* Work to complete *
Find every line in the records that contains the word "scientific", and copy each one in full.

— START Records for the task —

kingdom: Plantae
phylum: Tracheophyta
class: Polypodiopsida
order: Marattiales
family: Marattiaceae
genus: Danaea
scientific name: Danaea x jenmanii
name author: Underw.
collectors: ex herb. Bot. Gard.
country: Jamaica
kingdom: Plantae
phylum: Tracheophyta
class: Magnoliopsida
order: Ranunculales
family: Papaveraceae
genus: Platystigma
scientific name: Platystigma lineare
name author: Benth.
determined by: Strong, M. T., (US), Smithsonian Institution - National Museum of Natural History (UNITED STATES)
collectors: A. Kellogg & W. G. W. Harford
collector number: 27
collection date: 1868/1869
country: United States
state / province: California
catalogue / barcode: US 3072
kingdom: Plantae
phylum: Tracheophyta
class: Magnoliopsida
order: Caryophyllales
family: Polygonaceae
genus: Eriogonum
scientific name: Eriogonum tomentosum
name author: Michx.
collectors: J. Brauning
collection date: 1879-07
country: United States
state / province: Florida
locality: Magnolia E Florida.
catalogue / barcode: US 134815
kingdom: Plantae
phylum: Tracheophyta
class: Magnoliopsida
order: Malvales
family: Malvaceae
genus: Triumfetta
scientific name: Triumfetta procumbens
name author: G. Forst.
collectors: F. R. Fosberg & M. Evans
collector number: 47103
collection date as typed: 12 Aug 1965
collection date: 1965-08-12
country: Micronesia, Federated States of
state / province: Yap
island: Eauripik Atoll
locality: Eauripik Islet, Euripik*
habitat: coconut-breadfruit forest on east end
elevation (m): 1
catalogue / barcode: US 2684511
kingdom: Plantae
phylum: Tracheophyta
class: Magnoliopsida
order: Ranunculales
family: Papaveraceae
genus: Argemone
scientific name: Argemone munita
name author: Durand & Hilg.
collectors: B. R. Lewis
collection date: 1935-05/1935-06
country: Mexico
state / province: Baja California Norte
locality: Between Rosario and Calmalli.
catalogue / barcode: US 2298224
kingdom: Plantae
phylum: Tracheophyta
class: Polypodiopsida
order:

— END Records for the task —

* Correct response *
scientific name: Danaea x jenmanii
scientific name: Platystigma lineare
scientific name: Eriogonum tomentosum
scientific name: Triumfetta procumbens
scientific name: Argemone munita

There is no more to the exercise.